A MDT is a Mental Health Multidisciplinary Team, a group of specialists who work together to create treatment plans for patients. The jury also said they found delays in trying to save Jake's life by Forest Bank staff, calling it a 'significant concern'.

They concluded: "We identified that there was a delay in CPR commencing. This appeared to be due to inadequate refresher training resulting in a lack of confidence which was of significant concern. We identified that there was a lack of appreciation of Jake’s ongoing accumulation of risk factors and incidents in relation to self-harm and behaviour deterioration.

"There was a lack of systematic risk assessment and thorough action planning. We concluded that the frequency of observations should have been increased.
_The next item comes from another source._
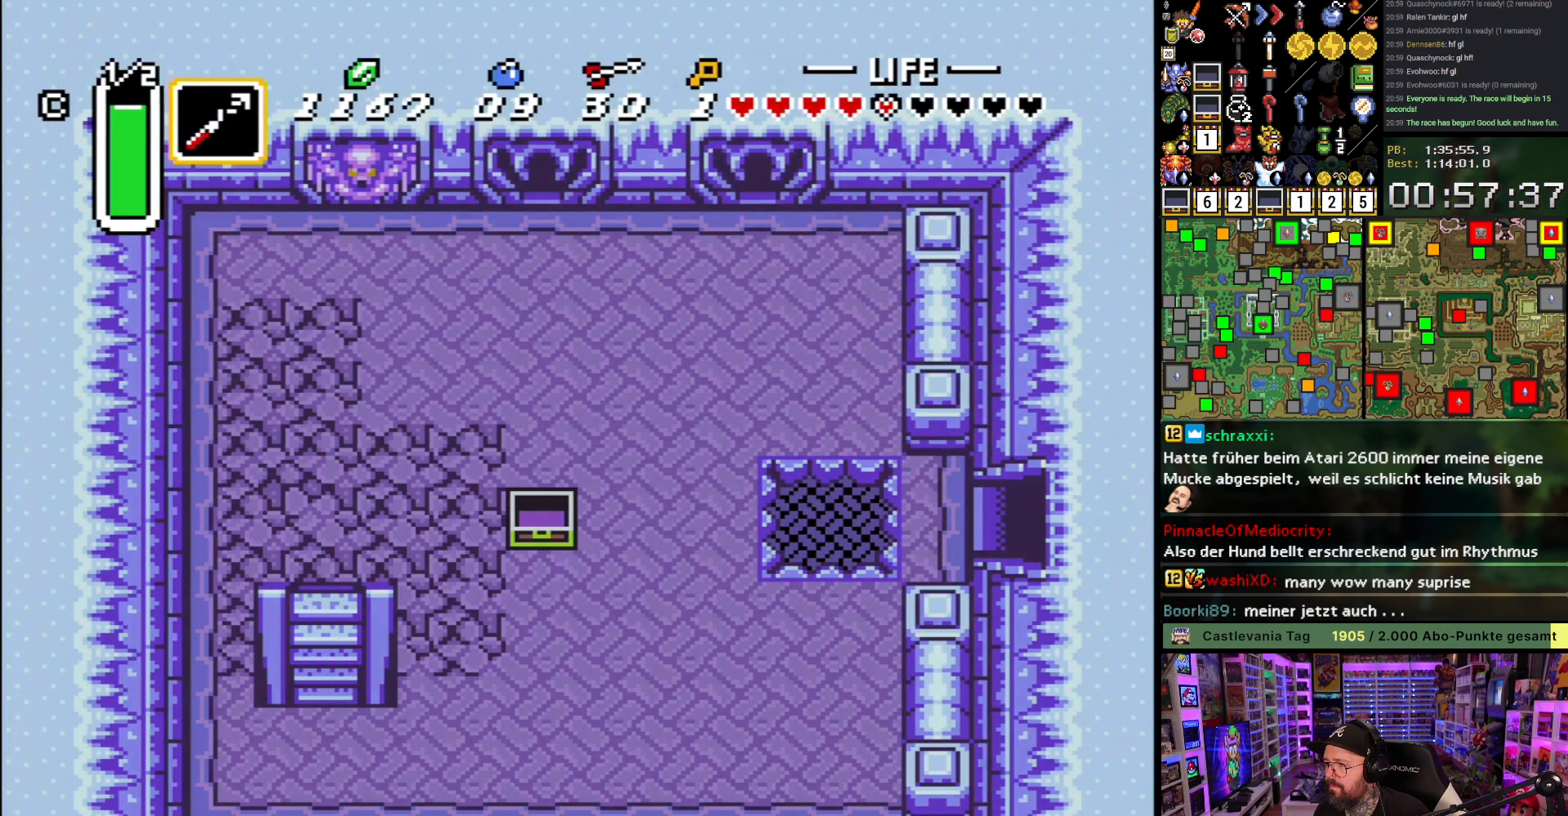
{"buttons": ["DPAD_LEFT"], "events": [[83, "A", "up"], [167, "A", "down"], [300, "A", "up"], [367, "A", "down"], [483, "A", "up"], [500, "DPAD_UP", "up"]]}
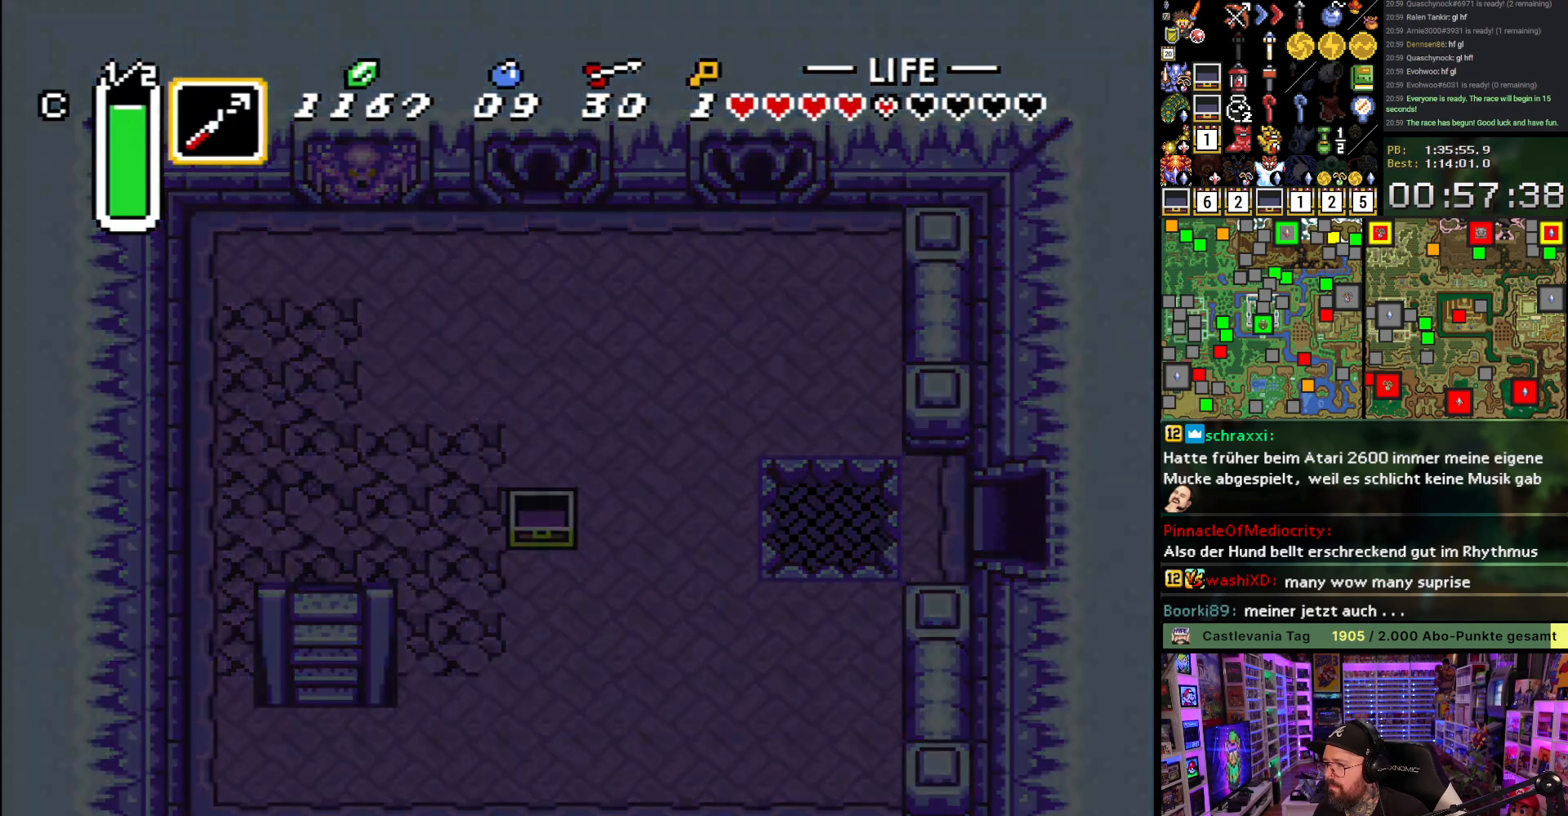
{"buttons": ["A", "DPAD_UP", "DPAD_LEFT"], "events": [[67, "A", "down"], [67, "DPAD_UP", "down"], [167, "A", "up"], [183, "DPAD_UP", "up"], [267, "A", "down"], [267, "DPAD_UP", "down"], [383, "A", "up"], [400, "DPAD_UP", "up"], [467, "DPAD_UP", "down"], [483, "A", "down"]]}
The complex crossover of differing roles and responsibilities and lack of professional curiosity from medical, nursing and custodial staff are likely to have contributed to confusion and silo working.

"This led to a serious failing in Jake's care."

In conclusion, the jury said it was 'unclear' whether Jake what did was done 'with an intention to end his life or during a period of mental health crisis when he was unable to comprehend the consequences of his actions'.

The Category B men's private prison in the Pendlebury area of Salford is privately run by France-based facilities giant Sodexo, but has long faced criticism and concern over the number of fatalities there.

An HMP Forest Bank spokesperson said: "We extend our deepest sympathies to Jake O'Brien's family and all those affected by his death. We are sorry for what they have endured and recognise how difficult and distressing this process will have been for them.

"We take this matter extremely seriously, our focus is on learning from what happened and continuing to work closely with our healthcare partners to help ensure the safety of those in our care."